In the crystal structure of (I), the ions are connected into a three-dimensional hydrogen-bonded network via N—H···O, N—H···Cl, O—H···O and O—H···Cl hydrogen bonds (Table 1). The tyrosinium cations are held together by N—H···O hydrogen bonds, forming a centrosymmetric dimer (R22(10) motif; Bernstein et al., 1995) centred at (1/2, 1/2, 1/2). This centrosymmetric dimer is further connected along [100] direction to either side of the chloride anions by N—H···Cl hydrogen bonds [R24(8) and R35(13) motifs] (Fig. 2). The aggregation of the rings motifs results in an overall two-dimensional hydrogen-bonded network.

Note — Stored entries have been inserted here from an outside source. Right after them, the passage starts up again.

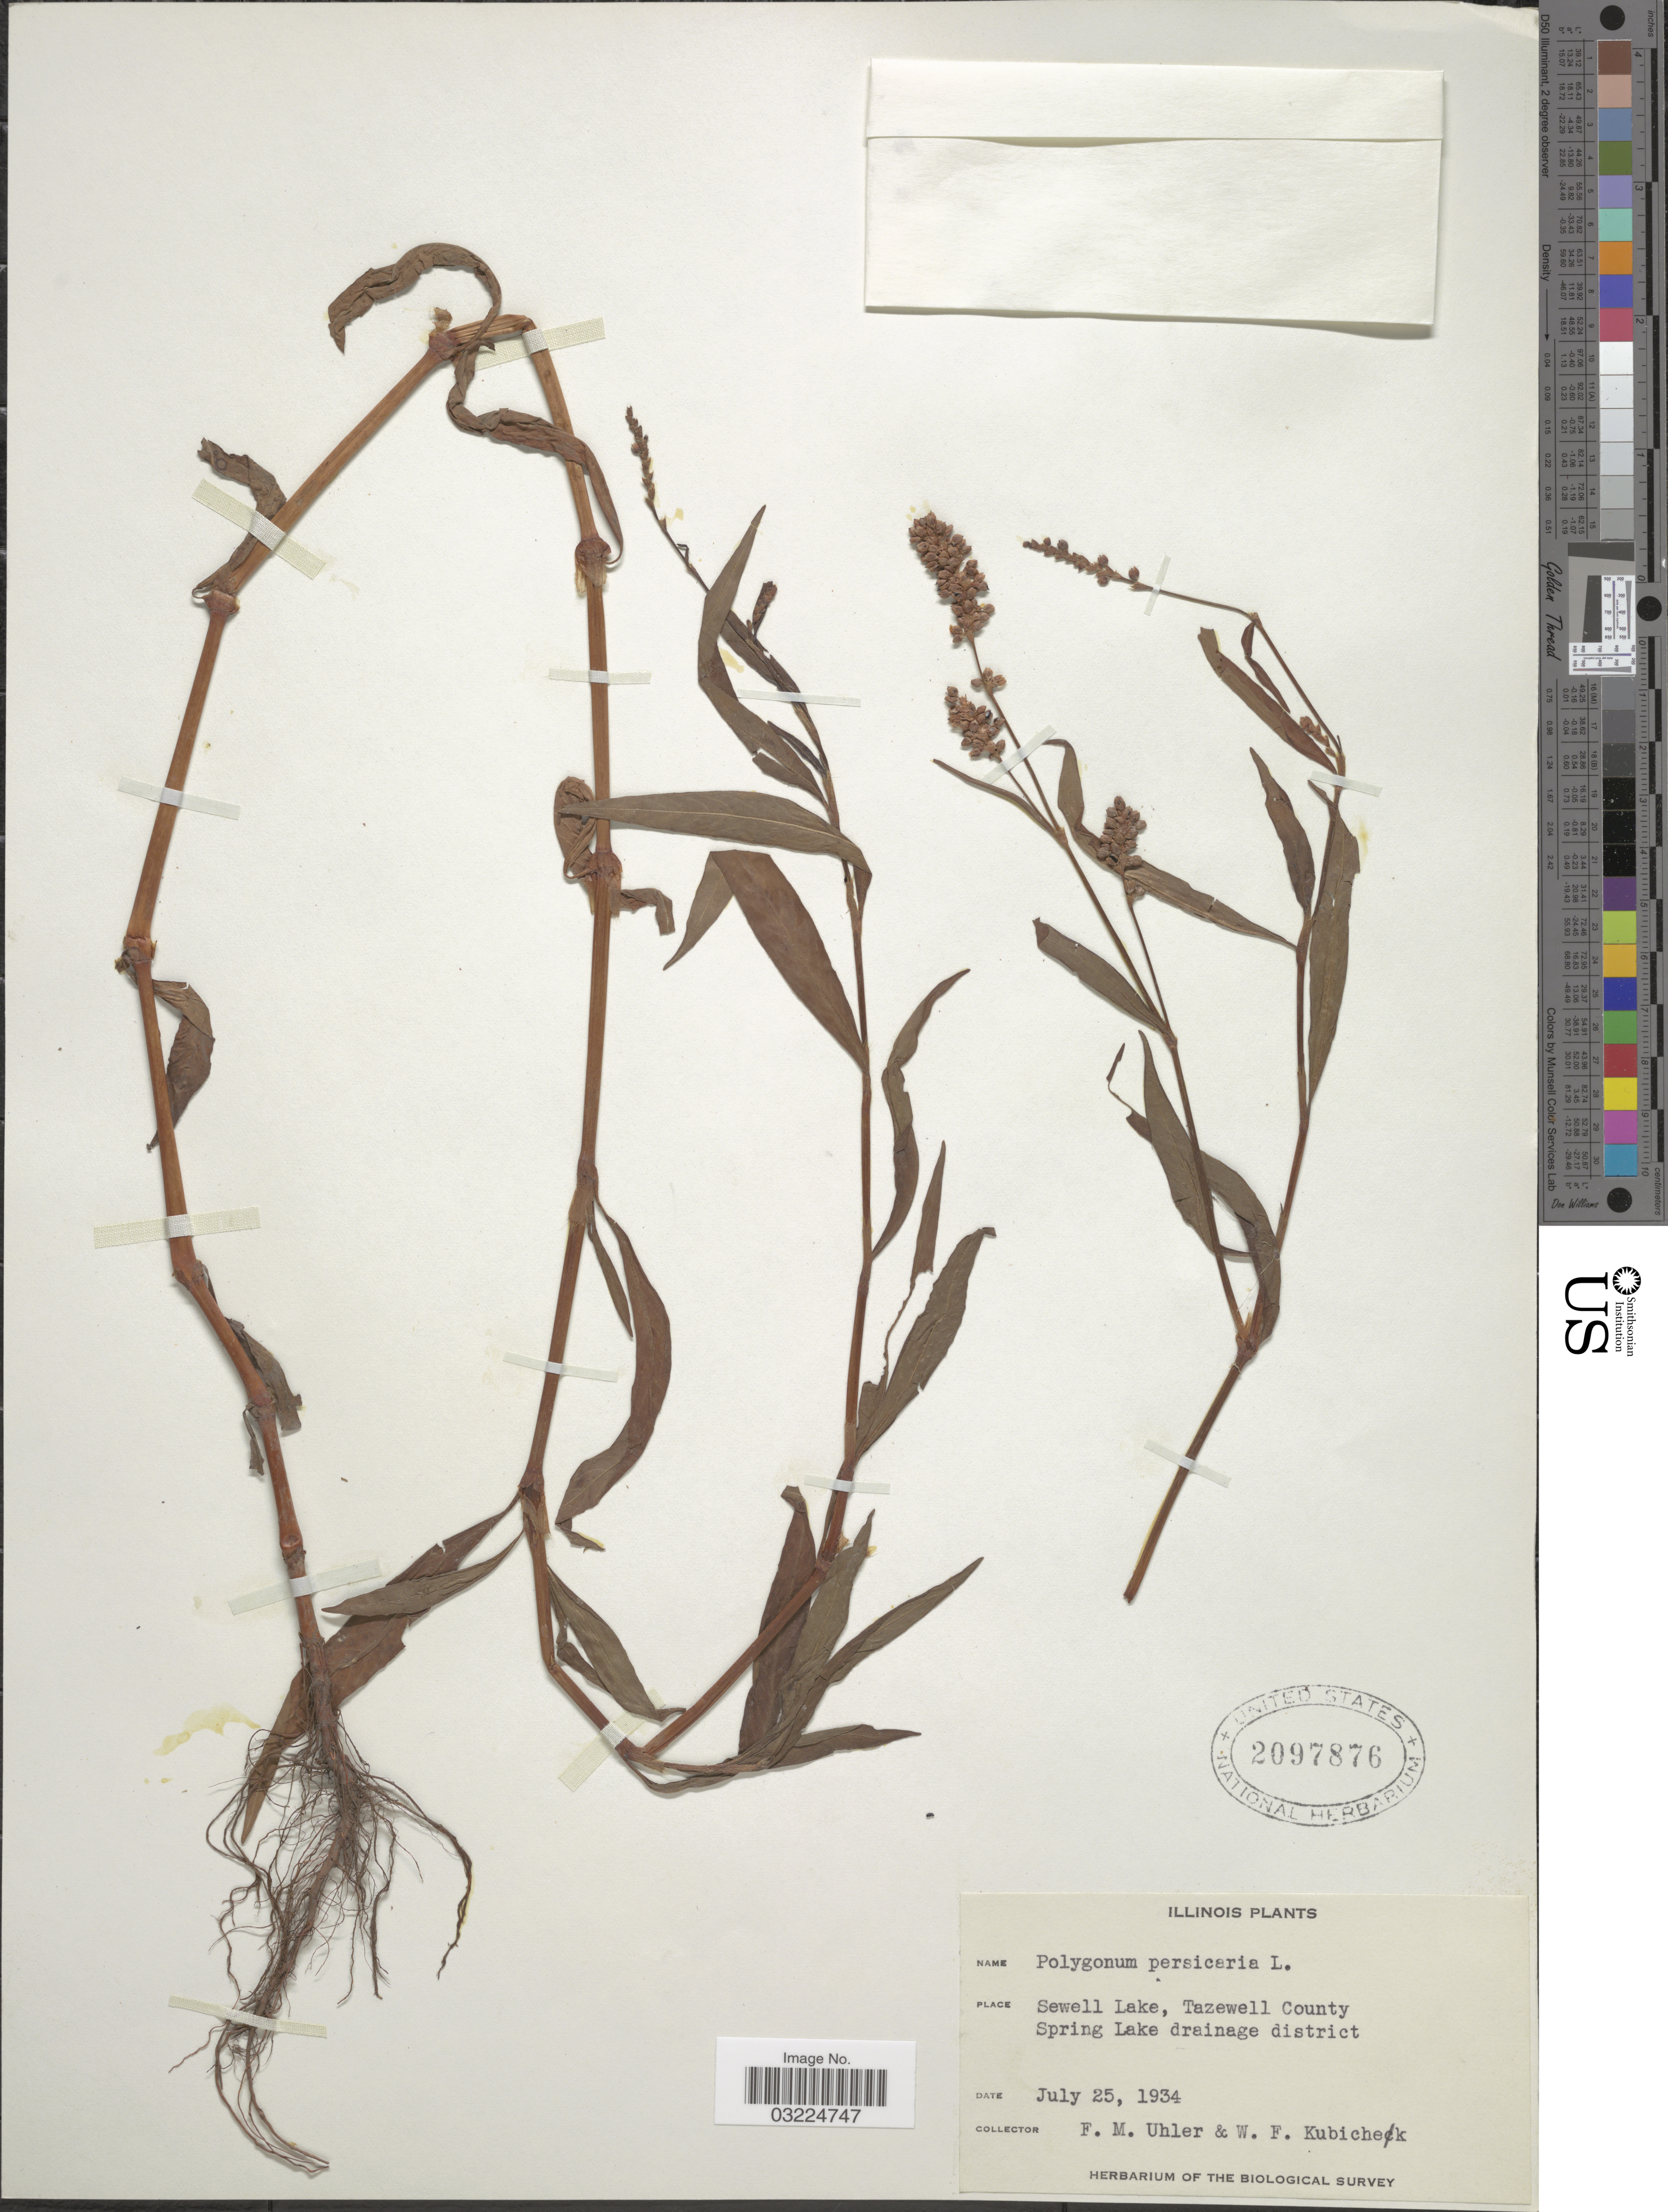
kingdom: Plantae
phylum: Tracheophyta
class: Magnoliopsida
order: Caryophyllales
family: Polygonaceae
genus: Persicaria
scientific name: Persicaria maculosa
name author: S.F. Gray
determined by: Atha, D. E.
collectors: F. M. Uhler & W. Kubichek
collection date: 1934-07-25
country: United States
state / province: Illinois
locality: Sewell Lake, Tazewell County. Spring Lake drainage district.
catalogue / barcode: US 2097876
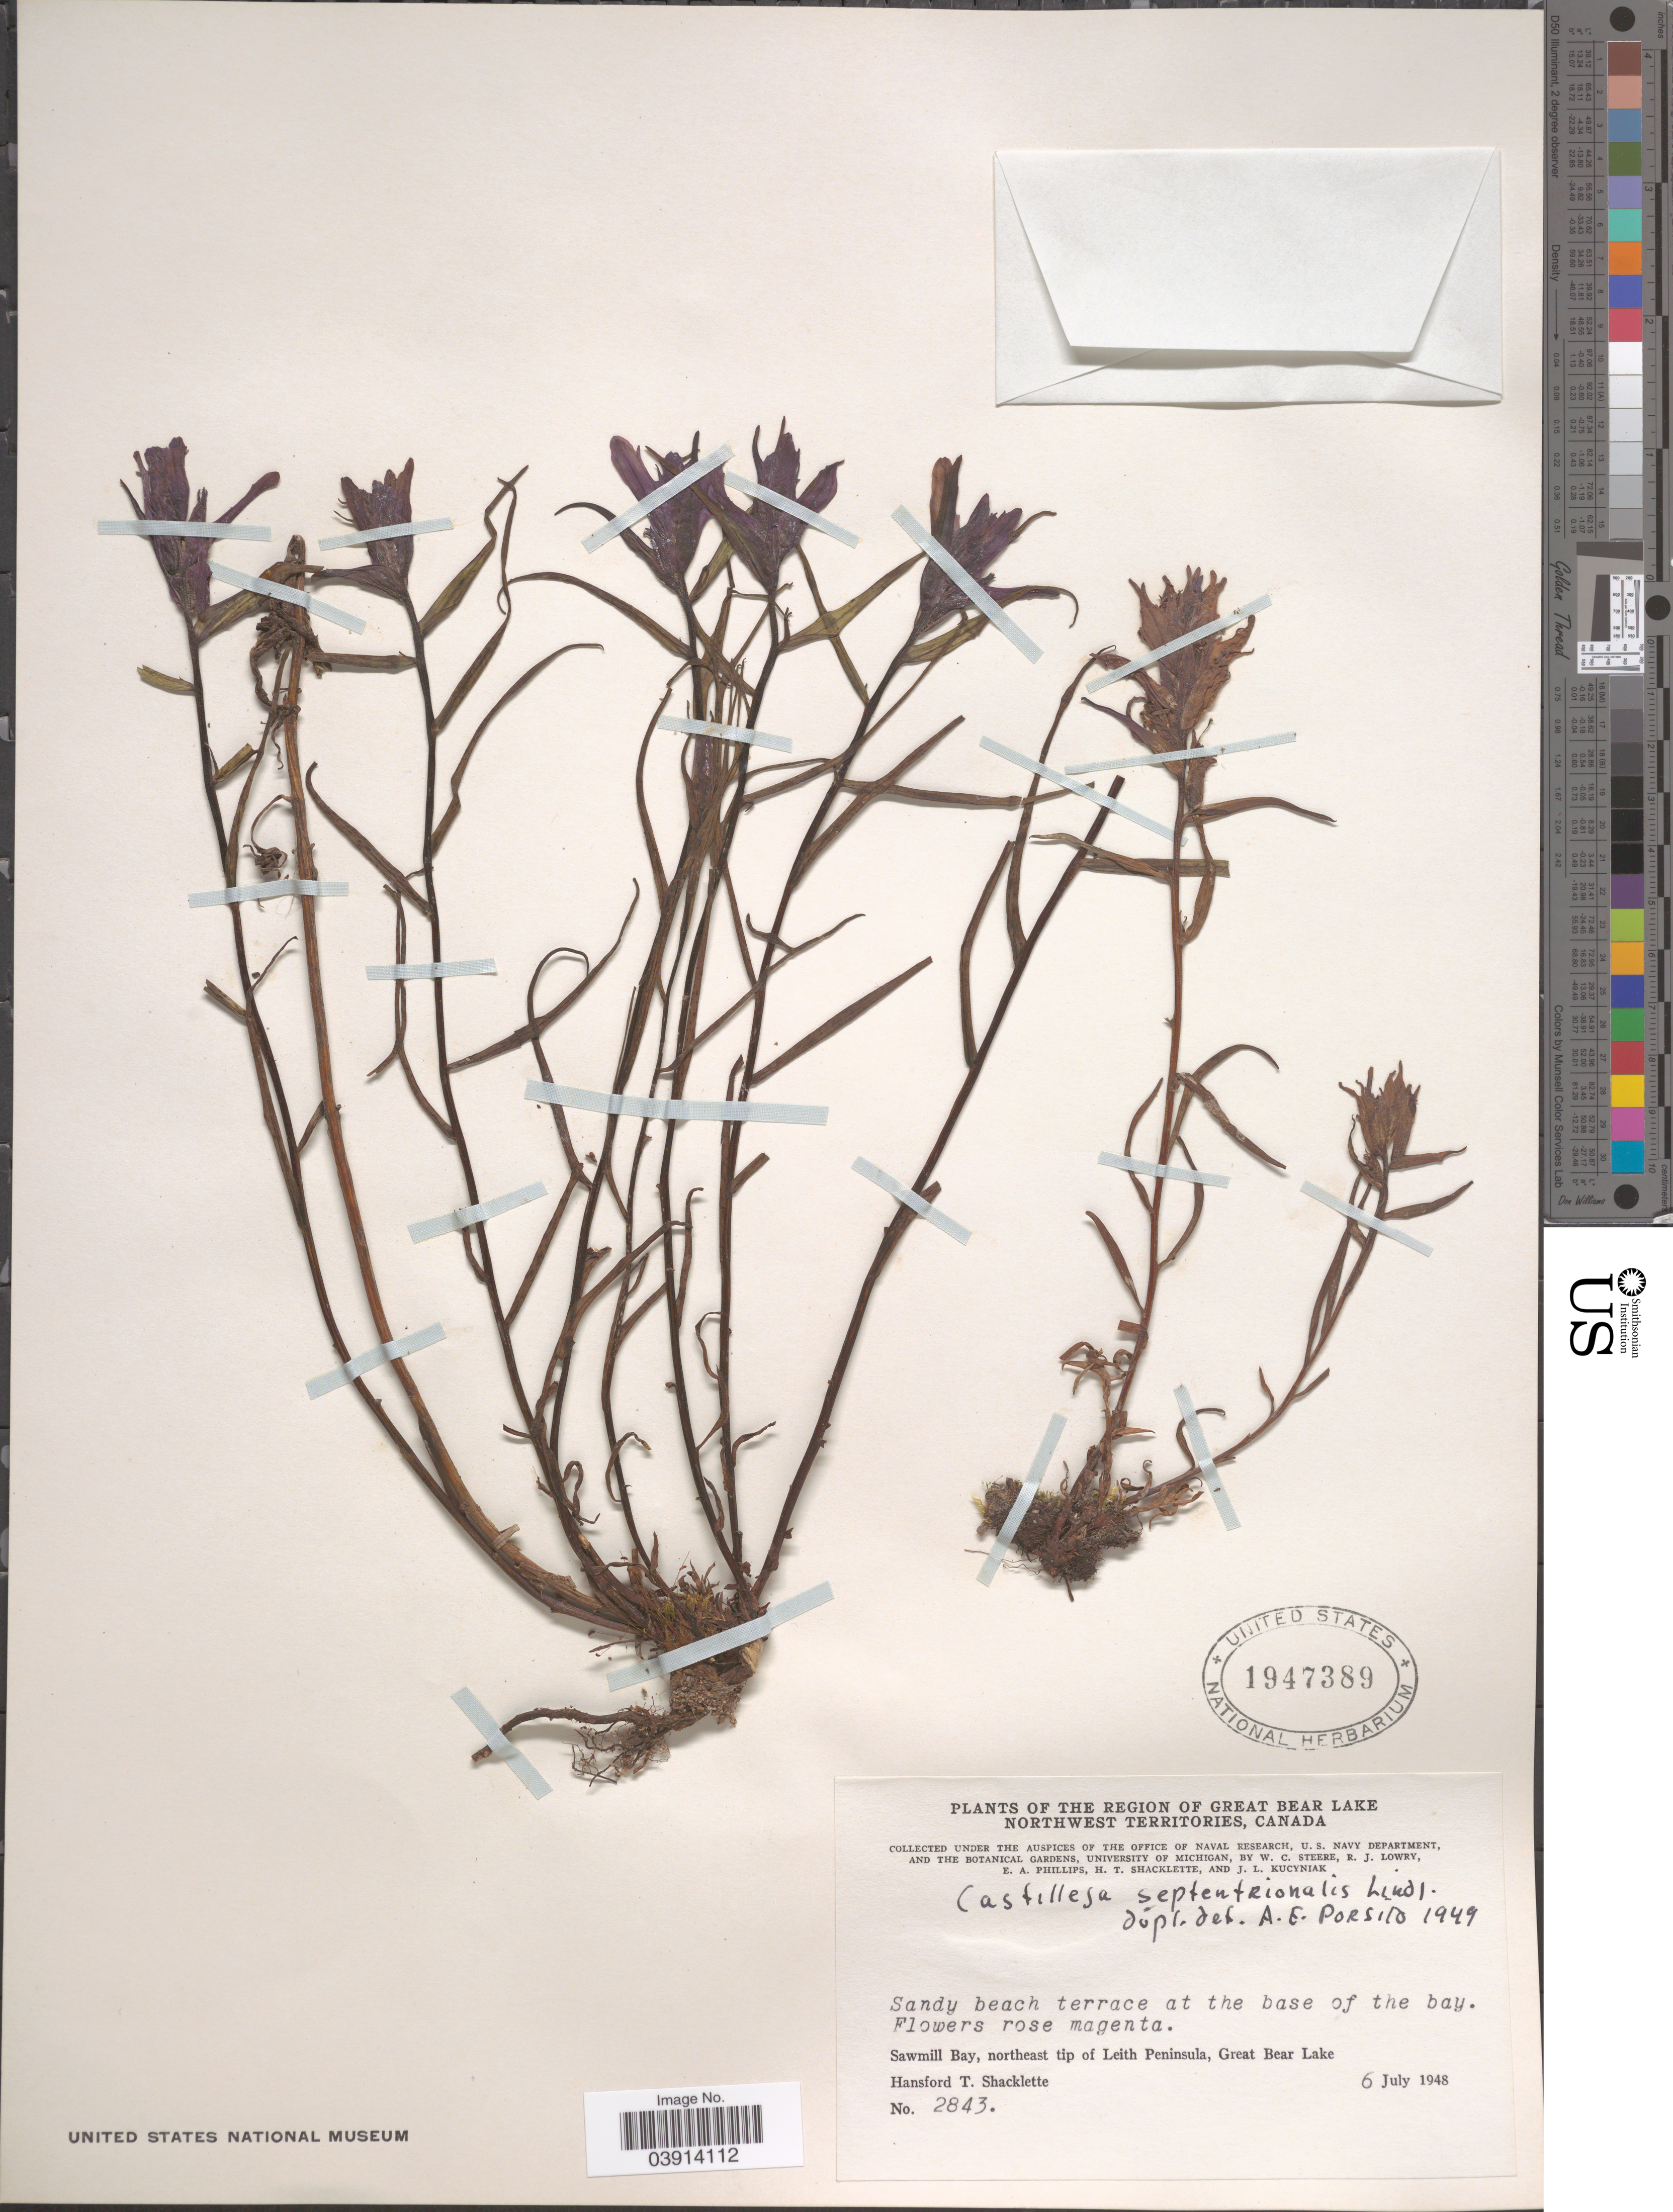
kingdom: Plantae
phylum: Tracheophyta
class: Magnoliopsida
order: Lamiales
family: Orobanchaceae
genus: Castilleja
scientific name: Castilleja septentrionalis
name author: Lindl.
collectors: H. Shacklette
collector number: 2843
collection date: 1948-07-06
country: Canada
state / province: Northwest Territories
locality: The Region of Great Bear Lake. Sandy beach terrace at base of the bay. Sawmill Bay, northeast tip of Leith Peninsula, Great Bear Lake.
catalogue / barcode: US 1947389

The water molecules, which plays a dual role as both donor and acceptor in hydrogen bonding interactions, generating the centrosymmetric hydrogen-bonded (R24(8) motif) via O2w—H21w···O1w(i) and O2w—H22w···O1w(vi) (Fig. 3), and are involved in two centred hydrogen bonding with the cations to produce a centrosymmetric R66(28) and R88(34) motifs, thus completing the three-dimensional hydrogen-bonded network. The structures of many amino acids with non-polar side chains have the arrangement of a double layers of carboxyl and amino groups held together by hydrogen bonds (Torii & Iitaka, 1973; Harding & Long, 1968).
The molecule packing of (I), consists of double layers stacked along the c axis, at b = 1/2, where in each layer the tyrosinium cations are arranged with alternating head-to-tail sequence.